**Work request:** Transcribe only part of the material below: the lines from the one containing "List each element's" through the one containing "Document page, 1241x1754 pixels.", inclusive, exactly as written.
** Opening Input records block **
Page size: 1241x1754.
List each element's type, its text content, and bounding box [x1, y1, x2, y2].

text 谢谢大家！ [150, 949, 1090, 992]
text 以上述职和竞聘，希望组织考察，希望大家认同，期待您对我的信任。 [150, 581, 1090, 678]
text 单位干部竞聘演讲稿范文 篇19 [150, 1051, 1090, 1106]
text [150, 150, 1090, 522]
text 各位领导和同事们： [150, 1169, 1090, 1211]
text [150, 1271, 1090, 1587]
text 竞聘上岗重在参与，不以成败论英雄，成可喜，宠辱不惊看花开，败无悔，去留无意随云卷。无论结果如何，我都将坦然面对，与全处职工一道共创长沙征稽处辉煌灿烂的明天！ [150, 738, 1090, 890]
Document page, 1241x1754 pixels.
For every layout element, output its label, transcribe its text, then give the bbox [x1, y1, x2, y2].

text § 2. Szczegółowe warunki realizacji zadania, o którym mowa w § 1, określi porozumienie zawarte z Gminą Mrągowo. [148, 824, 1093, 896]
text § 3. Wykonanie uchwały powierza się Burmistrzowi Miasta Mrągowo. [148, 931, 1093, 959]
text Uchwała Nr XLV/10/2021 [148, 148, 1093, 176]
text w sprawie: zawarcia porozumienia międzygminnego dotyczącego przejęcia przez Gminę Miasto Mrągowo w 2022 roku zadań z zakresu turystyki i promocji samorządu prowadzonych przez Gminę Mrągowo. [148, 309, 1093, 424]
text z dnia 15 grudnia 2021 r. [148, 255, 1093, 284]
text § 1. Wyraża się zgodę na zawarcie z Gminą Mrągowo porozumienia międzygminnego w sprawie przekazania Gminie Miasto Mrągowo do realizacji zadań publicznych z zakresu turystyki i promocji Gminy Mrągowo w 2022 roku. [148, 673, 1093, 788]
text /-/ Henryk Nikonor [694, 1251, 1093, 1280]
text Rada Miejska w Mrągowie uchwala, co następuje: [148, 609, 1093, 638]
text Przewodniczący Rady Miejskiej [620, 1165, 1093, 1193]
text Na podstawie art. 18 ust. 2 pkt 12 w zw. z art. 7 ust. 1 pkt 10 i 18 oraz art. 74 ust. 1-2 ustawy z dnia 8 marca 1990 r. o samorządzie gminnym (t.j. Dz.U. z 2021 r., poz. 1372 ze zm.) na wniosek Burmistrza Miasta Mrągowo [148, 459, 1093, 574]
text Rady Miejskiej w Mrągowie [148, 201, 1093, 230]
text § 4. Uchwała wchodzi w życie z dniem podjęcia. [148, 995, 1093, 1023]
** Closing Input records block **
**Solution for this exercise:**
List each element's type, its text content, and bounding box [x1, y1, x2, y2].

text 谢谢大家！ [150, 949, 1090, 992]
text 以上述职和竞聘，希望组织考察，希望大家认同，期待您对我的信任。 [150, 581, 1090, 678]
text 单位干部竞聘演讲稿范文 篇19 [150, 1051, 1090, 1106]
text [150, 150, 1090, 522]
text 各位领导和同事们： [150, 1169, 1090, 1211]
text [150, 1271, 1090, 1587]
text 竞聘上岗重在参与，不以成败论英雄，成可喜，宠辱不惊看花开，败无悔，去留无意随云卷。无论结果如何，我都将坦然面对，与全处职工一道共创长沙征稽处辉煌灿烂的明天！ [150, 738, 1090, 890]
Document page, 1241x1754 pixels.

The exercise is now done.